These strangeloop slides [PDF] by Chouser may help:

http://strangeloop2010.com/talk/presentation_file/14491/Houser-ClojureExpressionProblem.pdf

Regards,
Shantanu

On Oct 16, 11:45 pm, Zach Tellman <ztell...@gmail.com> wrote:
> I've dealt with a similar problem when creating Penumbra [1].  An
> 'app' has several mostly orthogonal pieces: window management, input
> handlers, action queues, and so on.  From an implementation
> standpoint, it's very desirable to split these up, but we don't want
> to expose that to the user.
>
> What I did was create several different protocols, and then create a
> type which has an instance of each.  Unfortunately, we don't want has-
> a, we want is-a.  But it's pretty easy to use extend-type to forward
> each call to the parent type into the appropriate child type.  See the
> auto-extend macro at the top 
> ofhttp://github.com/ztellman/penumbra/blob/master/src/penumbra/app.clj
> for one way to do this.
>
> Keep in mind that this approach doesn't require that all pieces be
> orthogonal to each other, since you can instantiate one protocol with
> another.  Using atoms, you can even handle circular dependencies.
>
> If you have any further questions, I'd be happy to answer them.
>
> Zach
>
> On Oct 15, 6:58 am, "K." <kotot...@gmail.com> wrote:
>
>
>
> > Hello,
>
> > I'm a developping a Swing GUI in Clojure and follow the MVC patterns.
> > The view implements a protocol for displaying data, and another one to
> > register Swing listeners.

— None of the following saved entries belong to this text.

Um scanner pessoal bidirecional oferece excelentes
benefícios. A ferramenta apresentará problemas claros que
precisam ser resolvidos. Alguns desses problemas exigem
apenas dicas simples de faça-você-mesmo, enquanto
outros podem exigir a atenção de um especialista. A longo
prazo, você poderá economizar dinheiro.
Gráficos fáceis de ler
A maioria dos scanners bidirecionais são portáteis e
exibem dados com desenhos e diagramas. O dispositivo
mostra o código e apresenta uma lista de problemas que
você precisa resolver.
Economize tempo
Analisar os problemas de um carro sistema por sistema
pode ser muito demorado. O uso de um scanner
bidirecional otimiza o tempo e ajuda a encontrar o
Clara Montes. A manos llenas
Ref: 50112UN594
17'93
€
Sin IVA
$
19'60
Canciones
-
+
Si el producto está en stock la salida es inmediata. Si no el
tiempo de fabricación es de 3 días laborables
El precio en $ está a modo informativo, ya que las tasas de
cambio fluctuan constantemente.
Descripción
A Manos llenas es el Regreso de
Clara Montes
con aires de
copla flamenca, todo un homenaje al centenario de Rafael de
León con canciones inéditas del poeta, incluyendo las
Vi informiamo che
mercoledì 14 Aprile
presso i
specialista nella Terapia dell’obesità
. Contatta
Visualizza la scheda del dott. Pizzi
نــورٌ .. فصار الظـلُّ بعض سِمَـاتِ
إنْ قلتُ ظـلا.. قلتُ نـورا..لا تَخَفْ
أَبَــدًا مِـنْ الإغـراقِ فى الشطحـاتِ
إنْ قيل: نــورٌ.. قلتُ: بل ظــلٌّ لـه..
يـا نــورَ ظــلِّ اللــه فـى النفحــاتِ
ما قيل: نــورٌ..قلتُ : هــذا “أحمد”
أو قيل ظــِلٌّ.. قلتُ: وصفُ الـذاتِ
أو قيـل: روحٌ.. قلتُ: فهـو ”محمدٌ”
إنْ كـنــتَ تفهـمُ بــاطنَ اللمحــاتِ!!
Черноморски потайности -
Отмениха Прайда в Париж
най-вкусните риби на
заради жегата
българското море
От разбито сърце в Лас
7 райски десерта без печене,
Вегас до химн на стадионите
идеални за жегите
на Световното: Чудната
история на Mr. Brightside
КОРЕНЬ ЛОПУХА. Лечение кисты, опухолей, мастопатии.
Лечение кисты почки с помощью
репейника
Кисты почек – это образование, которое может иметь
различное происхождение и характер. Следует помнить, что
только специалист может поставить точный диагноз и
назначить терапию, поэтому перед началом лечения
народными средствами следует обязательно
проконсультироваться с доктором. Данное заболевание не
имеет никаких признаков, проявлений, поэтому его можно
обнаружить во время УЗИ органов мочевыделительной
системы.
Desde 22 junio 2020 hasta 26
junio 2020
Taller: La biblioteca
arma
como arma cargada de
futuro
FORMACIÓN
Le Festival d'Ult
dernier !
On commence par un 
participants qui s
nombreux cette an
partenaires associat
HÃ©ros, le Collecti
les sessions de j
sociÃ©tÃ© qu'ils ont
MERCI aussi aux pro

Callbacks registered with the second
> > protocol only access the UI through the view protocol.
>
> > Each of this protocol has ~50 functions (and it's growing every
> > day...).
>
> > Even if I do some delegation when implementing these protocols, the
> > deftype implementation has already ~700 lines.
>
> > Is there a way to split the definition in several files or namespaces,
> > or more generally, what would be the best way to organize this
> > architecture?
>
> > I don't think subdivising the view in several views makes sense, since
> > from the point of view of the listeners it's really only one entity
> > (but maybe I'm wrong on this).
>
> > Thanks in advance for your suggestions.